Eye of the storm

My friend and companion-in-practice, Steve Marshall, has been a thread of support and challenge from the very beginnings of my work as an independent practitioner. Though we are dissimilar in nature and have followed different paths in our practice, we are sometimes attuned in reading what is unfolding and considering how to respond.

I have a sense of this resonance as I read Steve’s recent post about his intention to offer a contribution to wisdom in organisational life.

Wisdom. I’ve long believed this to be a form of insight into what a situation requires regardless of who is ‘thinking’ or ‘acting’. Wise choices and deeds arise, beyond a sense of ‘self’. Called forth by circumstance, they arrive ‘whole’ with coherence and integrity. In wisdom, we access a universal response, separate from ‘me’ and ‘I’.

This description may sound idealistic – a profound wisdom glimpsed only rarely. Yet it inspires me to consider how I might be wiser in pragmatic ways, in service to others. It also helps me clarify what is unwise, what needs to be challenged.      

Steve’s writing invites us to see the lack of wisdom in abstract models of management and leadership and calls us towards earthier and more unfathomable realities. For me, in turning away from the comfort of apparent certainties, we encounter the confusion and disturbance inherent in having no idea what happens next.

This is apposite at this time: there is much we don’t know, and the pandemic has surely debunked any delusions about our power to determine the future. Yet I notice efforts to reclaim pre-Covid routines and re-establish ‘how things were’ – the old normal, with masks. This is the very opposite of wisdom: recycling what is known, in the face of the unknown.

However, the alternative involves acknowledging the reality of our predicament and stepping fully into the new terrain. This is properly scary. We have no map, no obvious compass and no real idea about what will happen as we begin to move. The future is not only unknown, it is unknowable.

In truth, it has always been so – we’ve simply ignored this reality. It now confronts us. Yet the pandemic also provided valuable experience of the impact of the unknown. As we lost trusted reference points in lockdown, how did it affect us?

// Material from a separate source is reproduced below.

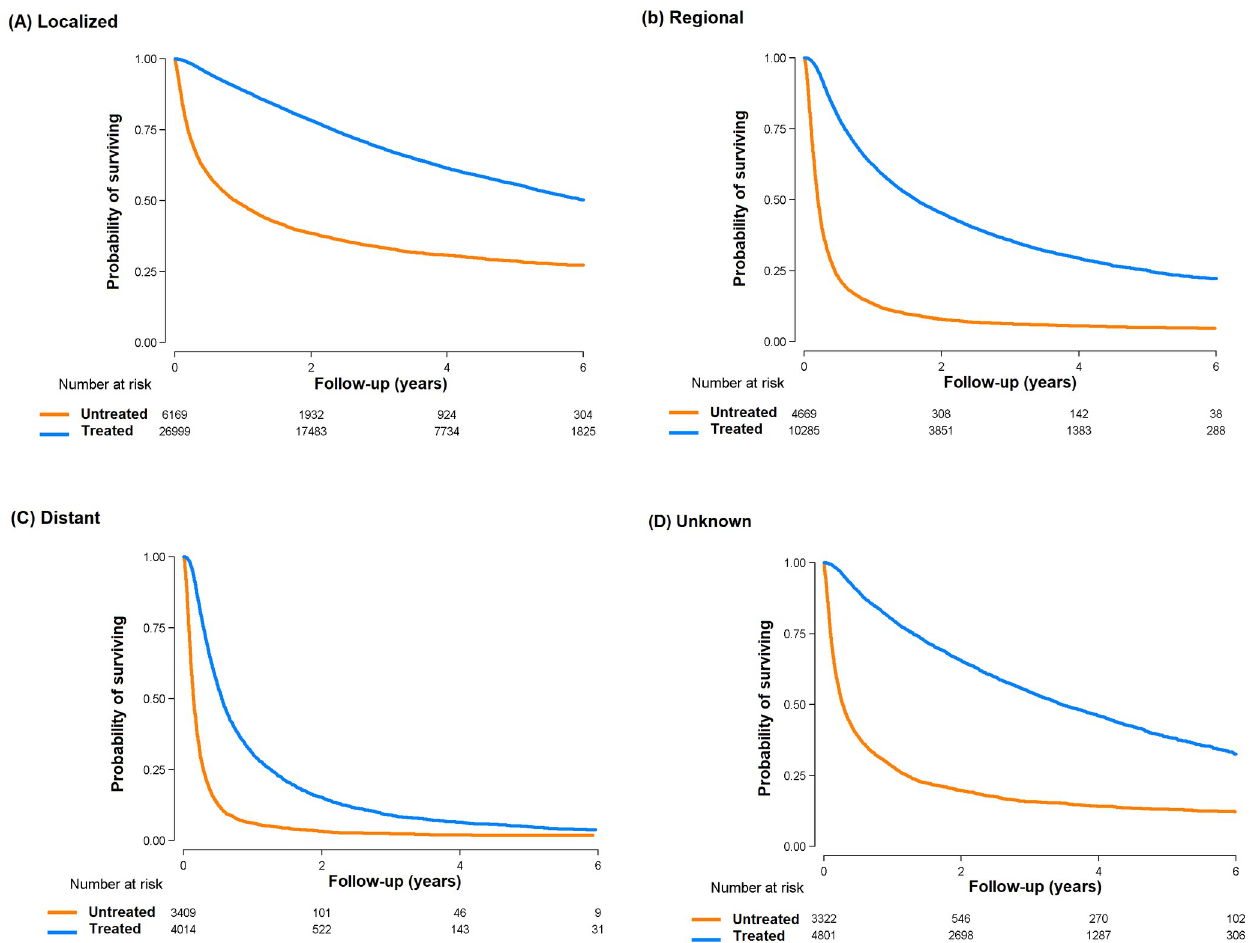
Fig 3. Overall survival from diagnosis of hepatocellular carcinoma by treatment status in subgroups of Surveillance, Epidemiology, and End Results (SEER) stage. (a) Localized disease; (b) Regional disease; (c) Distant disease; (d) Unknown.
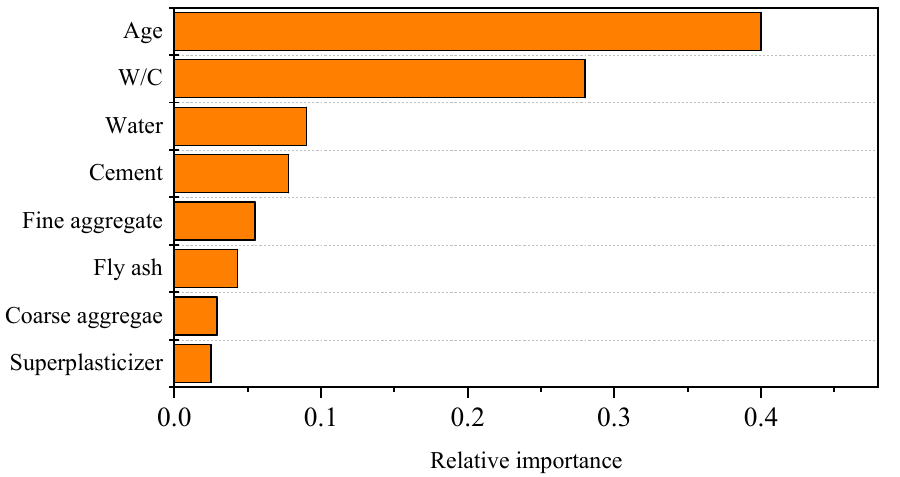
Figure 10. Each variable’s relative contribution to the compressive strength.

For some, it induced a rush to action, any action. The resulting busyness made it possible to overlook fear and uncertainty for a while. Others experienced paralysis and inaction, also rooted in fear. Yet others toggled between the two. These archetypes (and variations on them) represent instinctive attempts to stay safe in an unsafe world. When this is our focus, wisdom is unlikely to be available to us.

To access wisdom involves settling our mind, body and spirit enough to be able to widen our perception and become open to different influences.

Wisdom, if it arises, takes different forms. Some see an image, others hear a whisper. Yet others sense a visceral shift. Whether visual, audio or energetic, it’s likely to be subtle and slow in being revealed, requiring a mind that is quiet, cells that are unperturbed and an undivided spirit. We rest in the eye of the storm, in centre or flow.

Our capacity to do this is innate – we’ve simply forgotten that it’s an option. And while we can easily remind ourselves of this, to reach the eye during a storm we must invest in ‘disciplined repetitive practice’ and be ready to ‘show up, again and again’ (more of Steve’s words). 

This article is part of my personal showing up again and again, because it repeats the theme of ‘What is changing?’: let’s be deliberate (and persistent) in creating a new normal. If we are to do this, we must be honest about our tendencies to revert to what was or to slip into old routines as we return to familiar places or settings.

When we catch ourselves on autopilot, doing what we used to do, as a minimum we might ask:

  • is this appropriate now?; and
  • what is my motivation here?

And if we’re feeling courageous, we can pause and wait for the mud to settle. Then wisdom may emerge.  

Contemplations

  • Call to mind someone who you think of as wise – what form does their wisdom take?
  • In what form do you access your own deeper wisdom?